In typical Gemma fashion I got myself all turned around trying to get to Khao San road to check my email yesterday, and then did it again this morning so now my poor feet are a bit sore. I guess the intelligent thing would have been to wear the keens this morning and to look at the map, but I am one stubborn girl and I love a good blister. I only mention this as I was totally convinced when I was back in the states that Chaco flips cannot give you blisters (MOM), but now upon further thought I remember that I got some gnarly blisters back when I first got to Singapore, so now all bets are off.
Most of my time thus far has been me sitting in the green house cafe somewhere on Soi Rambutri Banglampoo ( and yes i did have to look at a map and a menu to get that road name right).

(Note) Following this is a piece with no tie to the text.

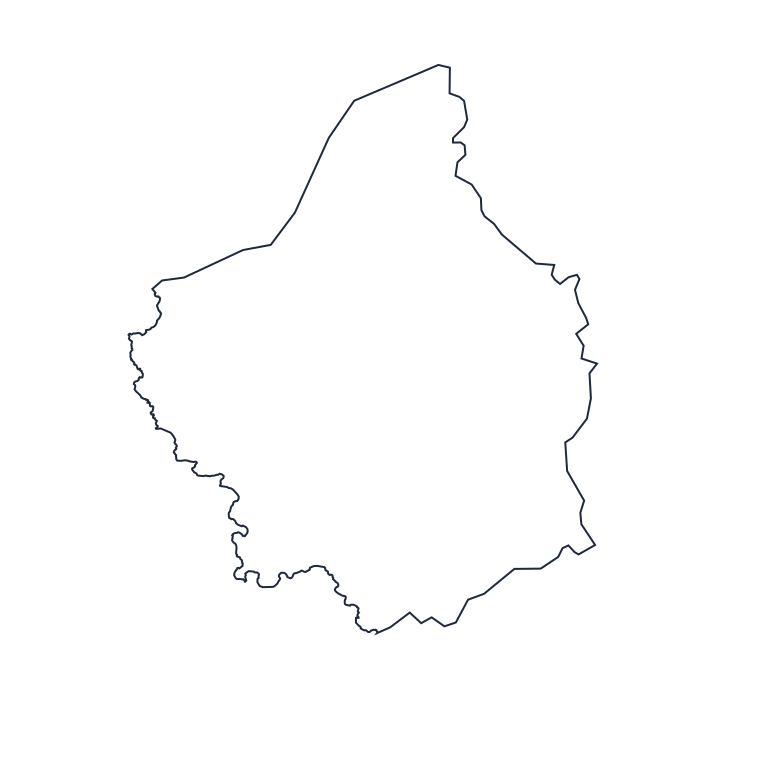 outline of Porvenir, Paysandú, Uruguay, rotated 56°
{"feature_id": "84410073B33376625249315", "entity_name": "Porvenir", "entity_type": "district", "adm_level": 2, "iso_a3": "URY", "parent_name": "Uruguay", "parent_adm1": "Paysandú", "projection": "natural_earth1", "projection_center": [-57.84, -32.438], "detail": "fine", "context": "isolated", "style": "outline", "palette": "slate", "viewbox_px": 768, "rotation_deg": 56, "n_neighbors": 0, "source": "geoboundaries", "source_scale": "gbopen_adm2", "svg_char_len": 6165}
<svg xmlns="http://www.w3.org/2000/svg" viewBox="0 0 768 768"><g transform="rotate(56 384 384)"><path d="M511.6,220.5L490.1,207.7L486.2,196.0L473.3,206.0L463.9,197.1L449.9,196.6L448.7,181.3L442.4,179.5L425.6,177.7L412.7,173.0L406.3,163.3L401.4,163.0L398.7,171.2L399.5,182.1L393.1,184.0L387.2,183.9L380.5,176.3L369.1,190.7L326.1,202.7L312.9,203.2L301.2,206.9L294.3,206.0L284.2,199.8L267.6,199.8L251.4,208.3L241.3,199.1L239.5,188.3L231.2,183.7L226.7,185.3L222.4,191.8L218.7,189.2L215.8,173.9L211.3,167.1L194.1,159.3L188.1,161.0L179.7,167.1L158.6,152.5L149.9,160.5L132.5,250.3L149.0,292.0L192.1,362.0L205.3,400.1L194.1,425.9L183.9,490.3L174.1,510.1L175.7,522.9L180.7,522.5L181.3,523.9L183.2,524.3L184.7,523.3L184.8,522.6L185.3,522.0L185.8,522.1L187.0,521.6L187.6,521.8L188.7,522.5L190.2,524.3L190.8,525.9L191.9,528.2L192.3,528.5L197.3,529.7L198.4,529.2L199.4,529.5L200.8,529.3L202.7,531.6L203.7,533.5L204.5,536.7L205.2,537.1L206.5,538.8L207.6,540.7L207.8,543.3L207.2,545.4L207.8,546.6L207.8,547.8L206.3,551.2L206.9,551.8L208.0,552.0L208.7,554.9L208.2,557.3L207.3,557.3L205.2,558.1L204.1,559.6L203.1,562.0L202.0,563.3L201.8,565.6L200.2,566.5L200.1,567.6L200.4,568.3L201.9,568.2L202.9,569.0L203.7,570.1L205.9,570.0L206.9,569.3L208.1,569.3L210.4,571.8L211.4,571.9L213.3,573.2L214.0,573.0L215.2,573.7L215.2,574.8L216.3,576.9L218.5,578.0L219.5,579.0L221.6,579.5L222.2,579.7L222.4,580.1L222.7,580.1L223.0,579.4L224.7,579.7L225.5,579.2L227.3,579.4L227.7,580.1L228.5,580.1L229.0,579.3L230.5,578.9L233.7,579.8L234.4,579.4L234.6,578.9L234.5,578.3L234.8,577.8L235.2,577.7L236.0,578.6L236.9,578.4L237.2,577.9L237.9,577.7L239.1,578.3L240.9,578.3L243.2,580.3L243.3,580.9L242.9,581.1L242.6,582.2L242.1,582.3L241.7,582.8L242.2,584.3L243.1,584.7L243.5,585.5L243.5,587.1L243.0,588.3L242.9,589.6L243.4,590.8L244.2,591.4L245.8,591.0L246.8,591.4L249.0,593.8L251.4,593.7L256.5,592.5L258.6,592.4L259.4,592.8L260.7,592.0L261.5,591.8L263.3,590.0L264.3,590.1L264.7,589.1L265.2,588.8L266.0,588.9L266.6,589.5L266.9,590.4L267.2,590.6L267.7,590.2L267.6,589.2L267.9,588.7L268.3,588.6L271.2,590.2L272.2,589.9L272.7,588.6L273.4,588.1L273.9,588.1L275.3,589.1L277.1,591.1L277.1,592.8L277.4,593.6L279.1,593.9L279.8,593.3L279.8,592.5L280.2,592.0L281.4,592.4L281.5,593.4L282.8,594.3L283.7,593.9L284.1,593.2L285.4,593.6L287.6,592.9L288.8,595.0L289.6,595.4L290.8,595.6L292.3,595.1L292.7,595.4L293.0,595.8L293.0,597.6L293.3,598.0L293.9,597.9L296.0,594.0L305.1,588.1L307.7,587.8L310.8,587.8L313.5,588.2L315.0,589.7L315.3,590.4L316.9,590.6L318.0,590.1L319.8,590.6L319.9,591.1L320.7,592.4L321.6,592.4L321.9,593.3L321.8,594.3L322.2,595.4L322.9,596.3L323.4,596.5L324.1,596.2L325.1,596.5L326.8,596.1L327.7,597.0L328.6,597.2L329.9,598.2L331.9,598.3L334.2,595.2L336.1,591.4L338.3,589.1L339.8,588.1L340.8,587.0L342.4,585.1L342.9,583.7L343.7,583.2L344.7,583.2L345.7,586.2L346.7,586.8L347.0,588.2L346.6,590.0L346.8,590.4L347.9,590.9L350.8,590.8L353.4,589.5L355.0,589.8L356.0,589.3L359.4,585.2L360.0,583.6L360.8,582.2L361.5,582.0L362.3,580.6L362.9,580.4L363.8,578.0L365.1,575.9L365.7,573.3L366.6,572.1L366.5,570.4L368.6,568.7L370.7,568.4L371.6,569.1L372.1,569.9L372.3,572.2L372.8,573.5L373.9,574.4L375.3,574.9L376.0,575.9L376.2,576.7L377.0,576.8L381.7,571.6L383.4,570.9L384.5,569.6L385.7,568.8L386.8,568.3L393.1,567.3L396.2,567.4L397.9,568.8L398.3,569.5L398.9,571.1L398.4,571.8L397.9,573.7L397.9,575.0L399.8,576.9L399.9,578.3L400.6,579.8L403.5,582.9L404.0,584.6L405.1,585.6L407.7,586.9L408.6,587.2L409.8,586.4L410.7,586.2L411.3,584.9L412.0,584.4L414.3,584.0L417.1,584.4L419.5,583.5L422.5,581.3L422.4,580.2L425.7,578.4L428.1,578.4L429.8,579.3L430.9,580.6L431.7,582.3L431.8,583.6L432.3,584.1L432.2,584.7L430.8,586.1L430.0,585.8L428.4,586.2L426.5,586.9L425.3,587.9L425.1,589.4L424.6,590.2L424.0,591.9L423.9,592.9L424.4,594.3L424.9,594.0L425.5,594.2L426.3,595.4L427.3,595.8L428.2,597.1L429.2,597.5L431.5,597.3L433.5,596.5L435.8,597.0L437.4,597.9L441.1,600.9L442.1,601.5L443.5,601.4L444.1,602.2L445.1,602.1L447.1,600.4L448.7,600.9L450.8,600.4L453.2,601.6L453.9,601.5L455.2,602.8L455.7,603.0L456.0,607.0L454.9,607.6L454.6,608.3L454.8,608.8L455.3,609.2L455.6,611.0L456.0,611.4L456.5,612.9L457.9,614.5L458.9,615.2L462.1,615.5L463.0,615.2L464.1,614.2L465.0,612.4L466.8,610.8L467.0,610.0L468.4,609.6L470.1,609.9L470.3,609.4L470.0,608.2L466.3,606.9L465.7,606.3L465.2,605.4L463.6,605.0L463.4,600.9L466.6,597.0L468.1,596.4L468.8,595.1L469.6,594.4L471.4,594.0L472.1,594.2L473.1,595.4L474.7,596.4L474.7,597.4L475.2,598.1L477.6,599.8L482.0,600.0L484.7,598.0L490.1,589.5L490.4,587.8L489.9,584.3L488.4,581.2L487.8,579.6L487.4,579.0L486.8,578.8L485.1,578.8L484.0,578.2L483.4,577.3L483.0,574.7L484.5,572.7L485.2,572.1L487.3,571.5L490.1,572.0L492.7,570.3L493.0,569.3L492.7,567.7L491.1,565.4L490.8,564.5L491.9,561.7L492.7,558.1L492.5,557.2L492.8,556.4L494.8,555.3L496.1,554.0L496.0,552.7L496.4,549.7L496.1,549.0L495.5,548.8L494.9,548.0L495.7,544.0L497.5,541.0L502.5,535.8L503.6,535.7L505.6,536.6L508.1,535.4L509.9,536.3L511.0,536.2L512.1,535.7L512.3,534.7L513.0,534.0L513.9,533.8L515.4,534.6L516.1,534.4L517.4,535.4L519.9,534.7L521.1,534.7L522.9,533.8L523.9,533.9L525.0,534.2L525.8,534.9L526.2,535.7L525.8,536.4L525.9,537.5L526.6,539.4L527.5,540.0L528.9,540.0L531.7,539.2L536.0,537.0L538.4,534.8L539.2,534.8L540.8,536.1L541.1,537.0L542.0,537.9L543.7,539.1L544.8,539.4L546.0,538.8L548.7,536.2L548.4,535.3L548.7,534.5L549.6,533.1L550.6,532.2L553.3,530.8L554.1,531.2L554.9,530.6L555.7,530.5L557.7,532.8L558.6,533.0L559.4,532.6L560.1,534.5L560.7,535.3L561.4,535.6L563.0,535.5L563.6,535.8L562.7,537.5L562.2,537.6L562.2,538.0L564.2,539.5L564.9,539.6L565.6,540.4L566.5,540.7L570.3,540.0L572.0,539.3L572.8,539.3L573.3,539.9L574.0,539.9L577.0,538.3L578.0,536.7L580.7,535.8L581.4,535.0L581.6,533.9L581.2,532.9L581.8,530.1L583.0,529.0L583.1,528.3L583.7,528.0L584.7,528.2L585.7,528.0L586.3,528.3L586.6,529.1L589.2,515.0L587.9,490.5L603.1,486.9L604.1,475.0L618.7,469.4L621.9,457.8L609.8,434.9L613.9,418.3L610.2,379.3L624.7,357.3L624.8,336.3L619.9,327.7L621.0,321.4L630.0,320.0L634.1,318.0L635.5,299.0L610.6,298.8L600.5,293.2L592.6,283.3L558.5,280.8L533.8,266.4L533.9,257.7L526.2,235.1L511.6,220.5Z" fill="none" stroke="#1e293b" stroke-width="2"/></g></svg>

And basically what I am half remembering and half discovering ( I guess one might simplifiy that and call it re-discovering) is that street names are a pain in the ass here, not so unlike in Costa Rica (el lado sur de la casa con el techo negro, 100m este de el arbol con los monos azules), but here every thing/place/street has about 3 different names with different spellings. I have yet to make it to the regional office here so I fill my time sitting at the green house cafe laughing at backpacker fashion (which makes the CA travelers look real tame - excluding Argie street artisans and anyone who thinks they are a 'local' in pana-pana-panajachel) and trying to understand the international dateline and how it will now effect my communication with the rest of the world (things look a bit dire).
Really I can't complain, I am trying to take it easy with the thai food, don't want to start hating green curry my first week here, and trying to stop myself from buying music on itunes with the promise to myself that I can go crazy at Laundry in Siem Reap (Mikee understands). So yea, thats all I've got to say for myself other than the fact that I do miss beans. I've never understood all the bean hating that tourists like to do in C.A. Really maybe they never learned the gloriousness of gallo pinto.